5.  Keep a list of your questions.  When you think you have enough questions to fill a billing increment, ask them.  Don't call or email every time you have a question - each answer is a minimum billing increment.  The list of 5 questions takes the same amount of time to answer as your one question during five separate communications.
6.  Do your homework.  If your attorney does all the work and the thinking in mediation and before trial, it will cost you more.  It's your life; think deeply about what you need to move forward in it.

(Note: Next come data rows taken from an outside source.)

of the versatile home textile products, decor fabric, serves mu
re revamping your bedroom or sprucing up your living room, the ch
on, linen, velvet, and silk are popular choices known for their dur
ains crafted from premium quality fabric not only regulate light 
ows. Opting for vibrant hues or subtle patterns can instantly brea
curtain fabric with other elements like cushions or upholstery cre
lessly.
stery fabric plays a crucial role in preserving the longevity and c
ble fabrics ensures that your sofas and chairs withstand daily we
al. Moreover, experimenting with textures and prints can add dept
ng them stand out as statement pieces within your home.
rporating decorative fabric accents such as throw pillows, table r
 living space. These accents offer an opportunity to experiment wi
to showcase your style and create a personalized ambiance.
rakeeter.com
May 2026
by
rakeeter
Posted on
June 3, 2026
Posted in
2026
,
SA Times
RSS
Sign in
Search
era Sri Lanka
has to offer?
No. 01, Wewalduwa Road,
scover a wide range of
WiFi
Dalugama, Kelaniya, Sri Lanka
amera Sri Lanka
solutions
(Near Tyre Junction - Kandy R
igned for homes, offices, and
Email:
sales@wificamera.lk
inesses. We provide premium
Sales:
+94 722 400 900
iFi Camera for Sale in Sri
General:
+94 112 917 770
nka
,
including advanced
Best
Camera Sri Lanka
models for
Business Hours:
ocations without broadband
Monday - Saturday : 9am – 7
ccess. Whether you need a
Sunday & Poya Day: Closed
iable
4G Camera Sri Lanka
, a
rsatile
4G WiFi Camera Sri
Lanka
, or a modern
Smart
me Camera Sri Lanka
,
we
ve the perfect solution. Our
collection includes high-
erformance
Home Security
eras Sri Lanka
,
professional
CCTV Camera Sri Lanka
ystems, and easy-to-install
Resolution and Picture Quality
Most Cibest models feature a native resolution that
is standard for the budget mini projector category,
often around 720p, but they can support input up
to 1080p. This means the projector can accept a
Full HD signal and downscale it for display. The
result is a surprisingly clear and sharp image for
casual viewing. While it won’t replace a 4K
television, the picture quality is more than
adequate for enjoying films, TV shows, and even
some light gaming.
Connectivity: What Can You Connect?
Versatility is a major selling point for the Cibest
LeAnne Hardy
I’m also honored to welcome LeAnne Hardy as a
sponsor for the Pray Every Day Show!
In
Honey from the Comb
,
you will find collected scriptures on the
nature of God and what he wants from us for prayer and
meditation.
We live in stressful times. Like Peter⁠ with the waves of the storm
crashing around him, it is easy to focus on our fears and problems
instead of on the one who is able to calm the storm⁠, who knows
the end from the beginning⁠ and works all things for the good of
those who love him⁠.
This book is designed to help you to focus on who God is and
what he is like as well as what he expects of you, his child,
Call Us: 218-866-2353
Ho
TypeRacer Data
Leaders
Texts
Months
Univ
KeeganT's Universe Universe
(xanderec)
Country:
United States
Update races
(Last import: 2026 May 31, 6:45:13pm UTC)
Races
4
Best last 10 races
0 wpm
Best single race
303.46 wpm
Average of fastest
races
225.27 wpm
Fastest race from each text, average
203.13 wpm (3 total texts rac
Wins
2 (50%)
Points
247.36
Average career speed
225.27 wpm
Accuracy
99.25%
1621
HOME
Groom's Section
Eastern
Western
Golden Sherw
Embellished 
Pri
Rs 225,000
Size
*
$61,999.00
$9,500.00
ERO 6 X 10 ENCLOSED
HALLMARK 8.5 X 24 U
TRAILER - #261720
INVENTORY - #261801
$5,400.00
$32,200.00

7.  Avoid all or nothing thinking.  Very few things in life are black and white. There are a lot of shades of gray.  Determine how much grey you find acceptable.  In other words, figure out what you can compromise and what is non-negotiable.  Then communicate it to your lawyer.
8.  Read all legal documents thoroughly.  That includes the letters your lawyer sends you.   Then read them two more times.  If you still don't understand them, call your lawyer and ask for help.  If you still don't agree with parts of them, tell your lawyer what you don't agree with, why, and what would be more acceptable.   You'd be amazed at how much lawyer time you can save by just reading the documents.
9.  Do your research.  If your attorney asks you to look into a specific issue like housing, school districts or budgetary items, there is a reason for the request.  Do it when we ask and do it like your future life depends on it, because it does.  If you don't do it, we have to.
10.  If you are giving us witnesses, for heaven's sake, talk to the people whose names you give us before we call them.  Ask them if they will talk to us.  Ask them if they will testify.  Tell them we will be calling.  Giving us a list of people who don't want to be involved and don't want to talk to us simply wastes everyone's time and costs you money because we will call all the people on the list.
11.  I know, I said there were 10, but here's number 11.  Don't lie to us.  Hiding the truth or lying is kind of like throwing the second punch:  the one who throws it usually is the one who gets caught.  It takes an amazing amount of time and effort to undo the damage caused by one little lie.  You'll know how much when you get our bill.